When my dad found out, he wasn't mad at me at all, he was mad at the(and these were his exact words) "Queer for complaining to our supervisor, when I asked a completly legimit question".
My dad is a bigot with a very thick skull. Nothing gets in or out anyore. Everytime I hear him say some kind of derogitory remark I cringe, and I try to get him to look at the situation from a diffrent perspective. He will sit and listen, but it son't dv'///////////////////////////////////////////////////////////////////////////////////c

7 comments:

Boston Joe said...

that is a great story!! totally something I would have said. I really don't see how that is "harasment", you didn't really harass him, you just called him on his shit and it he was such an upstanding Born Again, then why the fuck what he sticking shit up his ass?? That is too funny!! anyway.. You better be carefull wiht the Benzo thing cause you may not be able to score right away in Sea. and you can have some really bad withdrawals from Benzos including seizures. When I was in my one and only rehab/detox facility, I remeber the guy saying he would rather have 10 H withdrawals than 1 benzo one cause they are so bad.. be careful and good luck!

AnnaGrace said...

Boston Joe,

I wonder were Mr. Jeans is nowdays?

As for the benzo addiction...I'm totally afraid of benzo sickness. That's why I never let myself get lower than 2 benzo's. I need to be real carefull. Thanks for the reminder. Glad to know people give warnings such as yours.

Your sweet Mr. Boston Joe
All my love,
Anna Grace
XXX

PS. I nodded out while writing this blog, my finger was sitting on a key, and left the beautiful ending. LOL!

Anonymous said...

Ana, this plan sounds dumb! No money and a homeless shelter? No benzos? No MMT? No job? Your parents worried sick? I guess the Bi Polar is kicking in because your 'great plan' changes every five minutes!

Anonymous said...

Who do you think is going to hire you to serve the public?

AnnaGrace said...

Anon numeral uno,

Your right, I do need to find to get off the benzos. As far as MMT, in Seattle they have an emerancy insurance for IV heroin users. All I have to is show them my track marks on my hands arms, and feet, and I'm on the emerancy insurance. Which means free MMT, until I can get insurance. Or I could cross the boarder up to Vancover, and use their Universal health care. I'd have to look into that more, because I believe I have to apply for citizenship.
As for my parents, thanks for guilting me yet again into feeling bad for them.

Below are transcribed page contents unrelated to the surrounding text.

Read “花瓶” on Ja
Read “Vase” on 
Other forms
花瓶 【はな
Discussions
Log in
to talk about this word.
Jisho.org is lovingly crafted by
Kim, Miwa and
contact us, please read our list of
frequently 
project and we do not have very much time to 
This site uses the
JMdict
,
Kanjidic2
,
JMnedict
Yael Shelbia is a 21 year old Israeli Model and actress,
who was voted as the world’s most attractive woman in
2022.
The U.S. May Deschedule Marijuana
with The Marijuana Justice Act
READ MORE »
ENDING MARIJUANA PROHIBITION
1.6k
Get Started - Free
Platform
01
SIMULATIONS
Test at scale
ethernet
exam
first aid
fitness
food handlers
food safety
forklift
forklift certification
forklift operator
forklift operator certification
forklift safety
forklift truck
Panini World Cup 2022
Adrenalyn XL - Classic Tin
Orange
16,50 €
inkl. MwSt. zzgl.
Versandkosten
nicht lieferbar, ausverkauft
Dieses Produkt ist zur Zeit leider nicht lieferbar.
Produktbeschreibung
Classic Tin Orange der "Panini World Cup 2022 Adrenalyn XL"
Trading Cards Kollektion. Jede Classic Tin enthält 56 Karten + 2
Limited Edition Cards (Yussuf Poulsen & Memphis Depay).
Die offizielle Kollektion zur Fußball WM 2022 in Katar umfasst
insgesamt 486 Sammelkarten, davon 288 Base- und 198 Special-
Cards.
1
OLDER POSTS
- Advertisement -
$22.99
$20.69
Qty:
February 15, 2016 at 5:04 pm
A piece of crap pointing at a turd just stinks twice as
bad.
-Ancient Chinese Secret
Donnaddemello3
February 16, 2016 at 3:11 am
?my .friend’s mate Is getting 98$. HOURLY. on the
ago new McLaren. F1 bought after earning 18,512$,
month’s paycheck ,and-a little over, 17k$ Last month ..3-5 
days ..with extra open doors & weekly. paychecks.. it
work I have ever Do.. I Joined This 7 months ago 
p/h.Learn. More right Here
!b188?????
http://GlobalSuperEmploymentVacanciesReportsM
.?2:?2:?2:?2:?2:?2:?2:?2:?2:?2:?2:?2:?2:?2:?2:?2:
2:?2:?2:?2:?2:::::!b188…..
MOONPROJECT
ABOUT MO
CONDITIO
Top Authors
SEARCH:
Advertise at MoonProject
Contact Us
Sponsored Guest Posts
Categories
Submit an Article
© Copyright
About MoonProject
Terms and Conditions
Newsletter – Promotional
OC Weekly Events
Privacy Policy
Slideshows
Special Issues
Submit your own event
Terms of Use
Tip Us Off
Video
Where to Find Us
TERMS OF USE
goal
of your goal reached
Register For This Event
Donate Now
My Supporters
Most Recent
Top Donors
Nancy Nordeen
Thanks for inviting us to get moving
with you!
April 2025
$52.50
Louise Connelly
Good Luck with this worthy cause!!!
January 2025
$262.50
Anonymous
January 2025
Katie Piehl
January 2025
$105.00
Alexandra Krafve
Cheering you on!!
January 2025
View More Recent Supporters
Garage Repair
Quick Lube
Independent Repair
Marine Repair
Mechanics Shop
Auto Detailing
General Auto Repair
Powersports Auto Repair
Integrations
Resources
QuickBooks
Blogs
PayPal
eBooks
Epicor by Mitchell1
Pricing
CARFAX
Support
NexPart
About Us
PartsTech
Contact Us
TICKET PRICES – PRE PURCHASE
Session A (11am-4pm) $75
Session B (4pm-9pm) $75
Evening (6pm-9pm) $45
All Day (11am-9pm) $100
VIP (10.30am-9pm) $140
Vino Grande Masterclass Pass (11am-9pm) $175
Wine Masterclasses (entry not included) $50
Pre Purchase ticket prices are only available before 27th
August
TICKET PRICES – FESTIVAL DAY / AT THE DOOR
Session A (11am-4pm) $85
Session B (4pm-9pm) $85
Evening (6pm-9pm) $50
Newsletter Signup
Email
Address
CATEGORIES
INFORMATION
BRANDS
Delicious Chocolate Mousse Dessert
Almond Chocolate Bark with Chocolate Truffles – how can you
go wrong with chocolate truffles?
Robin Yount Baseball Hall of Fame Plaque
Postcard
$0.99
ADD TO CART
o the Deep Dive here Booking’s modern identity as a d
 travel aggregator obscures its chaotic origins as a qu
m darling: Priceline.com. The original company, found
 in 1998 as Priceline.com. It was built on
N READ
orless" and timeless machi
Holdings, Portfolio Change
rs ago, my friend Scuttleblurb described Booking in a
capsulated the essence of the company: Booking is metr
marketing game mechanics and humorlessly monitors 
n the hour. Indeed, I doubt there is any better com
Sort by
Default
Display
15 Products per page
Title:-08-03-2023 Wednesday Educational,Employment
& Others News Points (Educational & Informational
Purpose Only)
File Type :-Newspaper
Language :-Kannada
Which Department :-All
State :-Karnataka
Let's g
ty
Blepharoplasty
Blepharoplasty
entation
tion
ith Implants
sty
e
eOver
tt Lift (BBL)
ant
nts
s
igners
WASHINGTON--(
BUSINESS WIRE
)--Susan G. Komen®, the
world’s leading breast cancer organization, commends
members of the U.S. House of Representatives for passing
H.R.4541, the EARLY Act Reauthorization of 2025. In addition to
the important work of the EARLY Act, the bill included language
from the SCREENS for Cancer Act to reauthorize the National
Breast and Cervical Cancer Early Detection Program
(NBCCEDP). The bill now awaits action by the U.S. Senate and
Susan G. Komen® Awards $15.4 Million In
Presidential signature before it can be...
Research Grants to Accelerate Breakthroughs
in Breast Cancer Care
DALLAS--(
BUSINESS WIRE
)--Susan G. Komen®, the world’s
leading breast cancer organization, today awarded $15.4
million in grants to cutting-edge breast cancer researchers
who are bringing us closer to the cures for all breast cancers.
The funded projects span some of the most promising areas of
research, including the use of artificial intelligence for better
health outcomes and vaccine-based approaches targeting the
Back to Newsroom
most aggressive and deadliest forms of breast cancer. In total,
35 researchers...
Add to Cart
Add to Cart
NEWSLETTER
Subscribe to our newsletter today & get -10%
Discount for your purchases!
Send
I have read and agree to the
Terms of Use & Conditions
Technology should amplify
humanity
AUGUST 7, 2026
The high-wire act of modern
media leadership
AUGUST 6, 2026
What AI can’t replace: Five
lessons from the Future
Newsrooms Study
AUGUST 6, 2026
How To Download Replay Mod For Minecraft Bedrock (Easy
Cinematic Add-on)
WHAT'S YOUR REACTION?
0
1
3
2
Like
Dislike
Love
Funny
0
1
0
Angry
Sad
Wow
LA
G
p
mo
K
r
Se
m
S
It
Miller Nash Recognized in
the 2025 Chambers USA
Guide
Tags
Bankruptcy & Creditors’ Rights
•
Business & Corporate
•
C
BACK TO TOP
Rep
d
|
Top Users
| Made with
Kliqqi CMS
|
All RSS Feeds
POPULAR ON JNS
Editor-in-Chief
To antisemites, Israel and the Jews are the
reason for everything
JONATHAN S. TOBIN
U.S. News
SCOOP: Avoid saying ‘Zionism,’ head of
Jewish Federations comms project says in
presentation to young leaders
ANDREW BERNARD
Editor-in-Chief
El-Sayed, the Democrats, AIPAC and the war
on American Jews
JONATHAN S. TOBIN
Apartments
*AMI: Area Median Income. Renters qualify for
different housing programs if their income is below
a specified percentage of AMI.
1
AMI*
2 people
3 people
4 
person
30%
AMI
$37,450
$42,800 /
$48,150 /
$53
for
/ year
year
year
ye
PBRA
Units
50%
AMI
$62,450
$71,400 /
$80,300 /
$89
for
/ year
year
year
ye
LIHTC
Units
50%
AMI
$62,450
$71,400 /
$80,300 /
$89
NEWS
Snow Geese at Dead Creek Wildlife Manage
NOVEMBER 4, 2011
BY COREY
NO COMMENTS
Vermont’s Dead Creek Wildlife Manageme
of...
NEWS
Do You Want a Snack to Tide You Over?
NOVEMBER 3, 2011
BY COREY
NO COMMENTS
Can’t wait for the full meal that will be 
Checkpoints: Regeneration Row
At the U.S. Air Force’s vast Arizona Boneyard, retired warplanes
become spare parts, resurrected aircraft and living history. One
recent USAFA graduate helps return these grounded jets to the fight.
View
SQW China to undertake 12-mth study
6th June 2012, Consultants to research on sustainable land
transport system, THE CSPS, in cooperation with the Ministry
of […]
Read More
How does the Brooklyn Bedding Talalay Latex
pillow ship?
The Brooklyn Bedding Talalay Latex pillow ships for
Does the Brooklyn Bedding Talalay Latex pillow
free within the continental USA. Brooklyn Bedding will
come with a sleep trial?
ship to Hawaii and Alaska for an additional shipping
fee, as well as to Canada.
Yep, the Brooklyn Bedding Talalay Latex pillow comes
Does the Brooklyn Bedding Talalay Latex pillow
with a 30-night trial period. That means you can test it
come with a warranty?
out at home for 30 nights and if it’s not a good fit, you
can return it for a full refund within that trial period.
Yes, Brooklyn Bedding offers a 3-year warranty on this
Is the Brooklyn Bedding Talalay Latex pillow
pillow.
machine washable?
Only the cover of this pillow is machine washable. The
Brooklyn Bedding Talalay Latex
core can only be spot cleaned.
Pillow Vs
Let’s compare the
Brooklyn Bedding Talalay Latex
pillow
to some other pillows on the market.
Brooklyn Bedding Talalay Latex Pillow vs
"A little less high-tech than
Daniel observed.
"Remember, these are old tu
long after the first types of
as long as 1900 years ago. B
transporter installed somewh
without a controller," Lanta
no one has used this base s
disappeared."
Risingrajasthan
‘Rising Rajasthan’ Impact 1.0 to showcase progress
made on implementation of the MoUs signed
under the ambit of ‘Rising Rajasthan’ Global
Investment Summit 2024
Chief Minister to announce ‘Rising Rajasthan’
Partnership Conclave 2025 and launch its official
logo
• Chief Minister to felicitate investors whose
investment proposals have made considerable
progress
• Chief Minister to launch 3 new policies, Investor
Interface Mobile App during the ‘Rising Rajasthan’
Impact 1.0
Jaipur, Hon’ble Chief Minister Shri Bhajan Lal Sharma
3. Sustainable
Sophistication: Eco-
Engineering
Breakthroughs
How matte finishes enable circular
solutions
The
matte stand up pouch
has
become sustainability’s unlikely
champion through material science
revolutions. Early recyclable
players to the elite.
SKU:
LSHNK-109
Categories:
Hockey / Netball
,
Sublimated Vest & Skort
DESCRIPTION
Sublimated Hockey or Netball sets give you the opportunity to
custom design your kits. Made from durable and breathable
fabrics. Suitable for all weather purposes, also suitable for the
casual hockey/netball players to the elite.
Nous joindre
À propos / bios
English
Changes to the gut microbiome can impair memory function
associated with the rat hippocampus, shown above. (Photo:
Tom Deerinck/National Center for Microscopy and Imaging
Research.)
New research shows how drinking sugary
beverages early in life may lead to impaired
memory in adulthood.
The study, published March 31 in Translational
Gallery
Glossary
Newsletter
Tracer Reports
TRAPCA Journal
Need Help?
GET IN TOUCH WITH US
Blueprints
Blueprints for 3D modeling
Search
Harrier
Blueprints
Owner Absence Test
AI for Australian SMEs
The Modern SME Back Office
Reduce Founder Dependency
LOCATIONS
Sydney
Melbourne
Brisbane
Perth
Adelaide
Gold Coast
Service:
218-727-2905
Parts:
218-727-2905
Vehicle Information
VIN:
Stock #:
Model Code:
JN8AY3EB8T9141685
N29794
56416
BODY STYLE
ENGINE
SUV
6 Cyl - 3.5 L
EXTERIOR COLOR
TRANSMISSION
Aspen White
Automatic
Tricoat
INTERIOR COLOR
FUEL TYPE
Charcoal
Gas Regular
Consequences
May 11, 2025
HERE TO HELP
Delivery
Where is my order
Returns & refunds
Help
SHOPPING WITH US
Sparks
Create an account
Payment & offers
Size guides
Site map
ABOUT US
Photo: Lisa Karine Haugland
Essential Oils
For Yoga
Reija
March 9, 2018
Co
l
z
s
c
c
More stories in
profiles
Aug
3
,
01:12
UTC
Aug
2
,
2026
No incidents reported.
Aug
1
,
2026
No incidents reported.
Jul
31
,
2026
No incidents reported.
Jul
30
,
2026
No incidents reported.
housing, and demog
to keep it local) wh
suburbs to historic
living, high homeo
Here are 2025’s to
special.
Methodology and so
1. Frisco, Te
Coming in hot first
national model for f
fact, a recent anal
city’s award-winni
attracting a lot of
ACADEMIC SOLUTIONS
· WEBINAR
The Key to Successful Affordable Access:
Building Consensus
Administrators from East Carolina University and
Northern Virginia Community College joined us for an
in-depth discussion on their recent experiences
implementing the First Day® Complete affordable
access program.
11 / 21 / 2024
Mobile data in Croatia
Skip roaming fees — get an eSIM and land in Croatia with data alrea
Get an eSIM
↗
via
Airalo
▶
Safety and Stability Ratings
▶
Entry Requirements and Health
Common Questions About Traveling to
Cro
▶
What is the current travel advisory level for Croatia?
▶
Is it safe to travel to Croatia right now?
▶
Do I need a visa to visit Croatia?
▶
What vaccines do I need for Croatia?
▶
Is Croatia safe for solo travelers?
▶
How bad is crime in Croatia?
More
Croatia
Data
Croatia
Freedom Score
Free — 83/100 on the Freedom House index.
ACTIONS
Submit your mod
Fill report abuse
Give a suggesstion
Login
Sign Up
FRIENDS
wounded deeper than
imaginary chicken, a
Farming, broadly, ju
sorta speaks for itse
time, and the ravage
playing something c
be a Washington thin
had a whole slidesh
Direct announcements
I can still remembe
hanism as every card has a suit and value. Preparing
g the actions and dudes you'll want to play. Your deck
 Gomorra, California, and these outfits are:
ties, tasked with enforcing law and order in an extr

I'm 26 years old, I can go where the fuck I want, and I don't have to tell anyone where I am going.
Who knows, once I'm there I'll call them, and there is nothing they can do to get me back. Plus homeless shelters are not that bad, I lived in one before, and had zero problems.
I'm sure you'll find a flaw any plan I make, unless its to do what I don't want to do.
Sorry I'm not who you want me to be.

AnnaGrace said...

Anon 2,

Who knows who will hire me? You've never met me, and have no idea how charming I can be. I never give out my social security number until I'm hired.
When I get hired I will bathe in the sinks of the fast food resturants I'll be working at.
IF you can get a job, then so can I.
Shame on you. Shame on you. Read someone else's blog. Stay the fuck away from mine.
I bet your have never sinned in your life. I guess that means you get cast the first stone. Fuck off now.
All my love,
Anna Grace
XXX

Ifyoudonthearfrommeivebeenmurded said...

hi, anna, i can't get ahold of boston joe so im using your profile....

hey its beautifulthings...april... I have a new blog!